PROBLEM A:
Collect every line of the records that contains the string "тонн". Case counts.

SOURCE EXTRACT:
┌────────
10. Banda then appealed against that decision in terms of the Code,
and the appeal was heard by Mr H J Briel (“Briel”),
the general manager, on 27 March 1992. Briel confirmed the
verdicts in respect of five of the six charges, and dismissed Banda
with effect from 10 April 1992.







11. About two years later, on 7 March 1994, Banda noted an
appeal to the Tribunal. There is nothing in the record before this
Court which indicates the circumstances in which the late noting of
that appeal was condoned. Nevertheless, the appeal was allowed
by
the Tribunal, and the order indicated at the beginning of this
judgment was given.







Aggrieved by that result, Zimasco appealed to this Court.





In my
view, the Tribunal seriously misdirected itself when it allowed
Banda’s appeal and ordered that he be reinstated or paid
damages in
lieu of reinstatement. I shall deal with the five charges, found
proved by Briel, in turn.
└────────
PROBLEM B:
Please write out the whole judgment passage above, word for word.

PROVIDED DATA:
┌────────
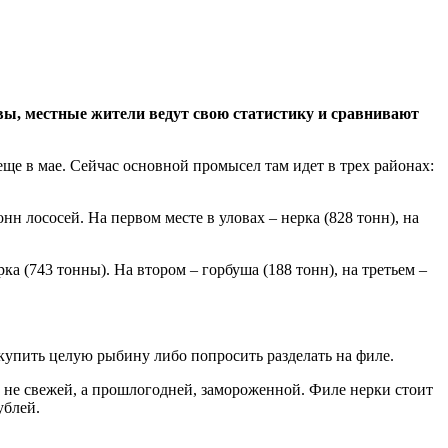
ы, местные жители ведут свою статистику и сравнивают
ще в мае. Сейчас основной промысел там идет в трех районах:
 лососей. На первом месте в уловах – нерка (828 тонн), на
ка (743 тонны). На втором – горбуша (188 тонн), на третьем –
 купить целую рыбину либо попросить разделать на филе.
 не свежей, а прошлогодней, замороженной. Филе нерки стоит
ублей.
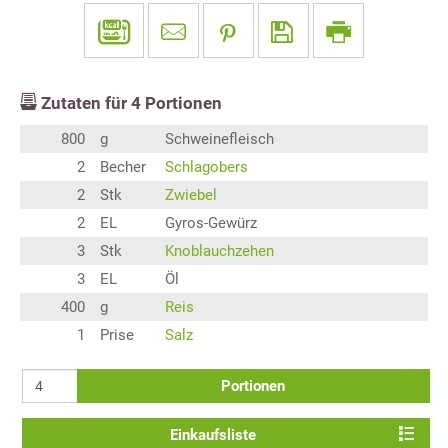
Zutaten für
4
Portionen
800
g
Schweinefleisch
2
Becher
Schlagobers
2
Stk
Zwiebel
2
EL
Gyros-Gewürz
3
Stk
Knoblauchzehen
3
EL
Öl
400
g
Reis
1
Prise
Salz
Portionen
Einkaufsliste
└────────
PROBLEM SOLUTION A:
 лососей. На первом месте в уловах – нерка (828 тонн), на
ка (743 тонны). На втором – горбуша (188 тонн), на третьем –

PROBLEM SOLUTION B:
10. Banda then appealed against that decision in terms of the Code,
and the appeal was heard by Mr H J Briel (“Briel”),
the general manager, on 27 March 1992. Briel confirmed the
verdicts in respect of five of the six charges, and dismissed Banda
with effect from 10 April 1992.







11. About two years later, on 7 March 1994, Banda noted an
appeal to the Tribunal. There is nothing in the record before this
Court which indicates the circumstances in which the late noting of
that appeal was condoned. Nevertheless, the appeal was allowed
by
the Tribunal, and the order indicated at the beginning of this
judgment was given.







Aggrieved by that result, Zimasco appealed to this Court.





In my
view, the Tribunal seriously misdirected itself when it allowed
Banda’s appeal and ordered that he be reinstated or paid
damages in
lieu of reinstatement. I shall deal with the five charges, found
proved by Briel, in turn.